Voix plurielles 10.2 (2013) 412
Avec la formule « donner de + infinitif », on ne peut identifier qu’un seul acteur agissant
ou un acteur qui s’exprime dans l’énoncé qui la contient : c’est « nous » (qu’il s’agisse d’une
personne seule ou d’un collectif, peu importe). Ce « nous » a un référent contextuel, c’est le
sujet parlant, c’est ce qui importe. En inscrivant cette formule dans son énoncé, le locuteur
donne une consistance à une unité qui initialement n’en avait pas. En d’autres termes, il y
actualise l’infinitif. En conséquence de cela, le pronom « il » qui est, comme nous le
mentionnons au paragraphe précédent, un impersonnel sans référent, dès lors, le pronom « il »
peut avoir une réalité sémantique dans le discours, mais à travers la perception du locuteur. Il
peut ainsi le paraphraser ou l’exprimer au moyen de termes nominaux abstraits
comme, l’occasion ou l’opportunité.
Quant à la formule « faire +infinitif » dans un acte de communication comme « tu nous
as fait faire des progrès », elle met en présence deux actants : l’un représenté par le pronom
« nous » et l’autre par le pronom «tu ». Ils sont respectivement émetteurs et récepteurs et ils
s’inscrivent dans le schéma classique de communication. On peut considérer que les deux
actants agissent, mais différemment.

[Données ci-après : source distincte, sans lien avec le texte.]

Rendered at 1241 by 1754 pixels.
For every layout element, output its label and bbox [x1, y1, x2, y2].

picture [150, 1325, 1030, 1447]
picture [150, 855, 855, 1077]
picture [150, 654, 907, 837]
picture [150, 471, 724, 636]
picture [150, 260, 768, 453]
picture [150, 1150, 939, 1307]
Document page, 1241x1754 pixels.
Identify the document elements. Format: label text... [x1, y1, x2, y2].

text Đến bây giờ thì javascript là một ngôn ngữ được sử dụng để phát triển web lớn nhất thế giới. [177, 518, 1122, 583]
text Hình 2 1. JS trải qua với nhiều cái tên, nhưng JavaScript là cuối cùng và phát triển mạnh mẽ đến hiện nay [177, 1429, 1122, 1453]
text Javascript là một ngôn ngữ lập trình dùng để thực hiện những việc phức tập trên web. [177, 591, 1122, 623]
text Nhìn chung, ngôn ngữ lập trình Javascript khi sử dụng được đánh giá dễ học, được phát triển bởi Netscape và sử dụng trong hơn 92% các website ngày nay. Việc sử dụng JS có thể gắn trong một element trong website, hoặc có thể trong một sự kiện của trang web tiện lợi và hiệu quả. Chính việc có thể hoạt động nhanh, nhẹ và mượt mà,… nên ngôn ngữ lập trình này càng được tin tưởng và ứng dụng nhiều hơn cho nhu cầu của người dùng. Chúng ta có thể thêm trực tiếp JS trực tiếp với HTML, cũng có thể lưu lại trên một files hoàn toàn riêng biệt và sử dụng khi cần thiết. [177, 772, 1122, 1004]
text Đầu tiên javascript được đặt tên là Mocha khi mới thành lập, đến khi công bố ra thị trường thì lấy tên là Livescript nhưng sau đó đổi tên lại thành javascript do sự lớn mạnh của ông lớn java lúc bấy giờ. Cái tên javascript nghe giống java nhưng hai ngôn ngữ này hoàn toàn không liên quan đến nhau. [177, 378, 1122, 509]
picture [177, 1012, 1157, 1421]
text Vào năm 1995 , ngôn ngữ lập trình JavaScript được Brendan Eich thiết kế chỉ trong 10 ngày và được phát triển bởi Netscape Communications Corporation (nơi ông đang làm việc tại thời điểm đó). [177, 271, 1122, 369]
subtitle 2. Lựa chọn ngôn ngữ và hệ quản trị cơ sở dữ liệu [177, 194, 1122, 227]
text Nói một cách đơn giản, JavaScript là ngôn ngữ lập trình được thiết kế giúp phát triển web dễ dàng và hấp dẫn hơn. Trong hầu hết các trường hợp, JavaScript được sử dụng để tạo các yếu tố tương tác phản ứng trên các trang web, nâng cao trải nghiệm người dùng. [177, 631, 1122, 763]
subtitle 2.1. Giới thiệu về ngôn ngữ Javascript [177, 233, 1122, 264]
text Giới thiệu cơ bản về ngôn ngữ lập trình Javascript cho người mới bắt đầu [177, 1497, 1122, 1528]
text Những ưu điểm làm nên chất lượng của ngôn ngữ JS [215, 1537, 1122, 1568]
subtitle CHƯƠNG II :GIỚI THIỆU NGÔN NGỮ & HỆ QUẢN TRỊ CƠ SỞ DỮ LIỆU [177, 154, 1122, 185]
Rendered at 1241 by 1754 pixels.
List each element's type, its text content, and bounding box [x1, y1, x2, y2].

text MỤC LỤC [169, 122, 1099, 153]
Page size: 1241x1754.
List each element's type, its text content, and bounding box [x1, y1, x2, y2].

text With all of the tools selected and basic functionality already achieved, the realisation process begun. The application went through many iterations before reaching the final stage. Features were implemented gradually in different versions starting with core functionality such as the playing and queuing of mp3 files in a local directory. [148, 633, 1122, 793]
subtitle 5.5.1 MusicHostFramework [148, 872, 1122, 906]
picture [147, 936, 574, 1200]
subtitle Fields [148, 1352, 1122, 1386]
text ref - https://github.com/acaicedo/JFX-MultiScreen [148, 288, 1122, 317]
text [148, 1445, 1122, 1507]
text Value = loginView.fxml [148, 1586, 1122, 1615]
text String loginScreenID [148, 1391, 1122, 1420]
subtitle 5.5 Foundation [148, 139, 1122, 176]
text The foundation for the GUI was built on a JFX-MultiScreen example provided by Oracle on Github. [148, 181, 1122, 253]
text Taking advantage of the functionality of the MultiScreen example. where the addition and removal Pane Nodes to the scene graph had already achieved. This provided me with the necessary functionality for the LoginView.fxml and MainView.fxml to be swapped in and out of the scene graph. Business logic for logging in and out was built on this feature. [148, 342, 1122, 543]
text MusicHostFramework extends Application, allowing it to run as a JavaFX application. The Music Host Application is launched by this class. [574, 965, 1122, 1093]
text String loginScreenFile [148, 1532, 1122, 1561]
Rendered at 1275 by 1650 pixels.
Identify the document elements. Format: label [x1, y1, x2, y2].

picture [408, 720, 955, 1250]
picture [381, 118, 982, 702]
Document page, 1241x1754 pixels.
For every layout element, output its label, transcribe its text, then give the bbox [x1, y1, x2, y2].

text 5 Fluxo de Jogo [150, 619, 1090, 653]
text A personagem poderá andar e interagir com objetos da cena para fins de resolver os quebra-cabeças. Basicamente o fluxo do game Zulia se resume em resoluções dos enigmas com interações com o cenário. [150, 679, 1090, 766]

Le locuteur à travers « nous » parle à « tu » de ce que « tu »
a fait. En effet, l’interlocuteur n’est pas inactif. Il anime la scène au même titre que le locuteur.
Le constat est encore plus clair ici : nous sommes dans un cas supérieur d’actualisation avec la
présence dans l’énoncé d’acteurs ou de référents participant à la réalisation des différents procès.
Cette situation aurait été différente si le locuteur avait intégré un pronom de la troisième
personne (il/ils), exemple : « il nous a fait faire des progrès ». Dans ce cas, ce serait le locuteur
seul qui aurait animé la scène, il aurait parlé de quelqu’un qui aurait été « un tiers présent » ou
« un tiers absent » du processus conversationnel, et dont le rôle serait assimilable à celui d’un
complice, d’un meneur ou d’un catalyseur (cela dépend de l’angle où on se place pour
appréhender l’individu qu’incarne le pronom il). Dans ce dernier cas, le locuteur ne se serait pas
adressé directement à l’individu que désigne «-il ». L’acte de celui dont il parle aurait déjà eu
lieu. On note là qu’il existe une dimension temporelle chronologique dans la réalisation des
procès, dont il faut tenir compte dans l’analyse des formes verbales en question.
En termes de rapport avec son discours, le locuteur peut tirer profit ou non de l’usage
qu’il fait de ces expressions. Dans l’emploi de la formule « faire + infinitif », la situation peut
être en faveur du locuteur ou de l’acteur-complément, si celui-ci s’en tire à bon compte,
exemples :
Tu nous as fait faire des progrès significatifs.
Il m’a fait faire une belle promenade.
Vous nous avez fait faire des exercices de français avant l’épreuve.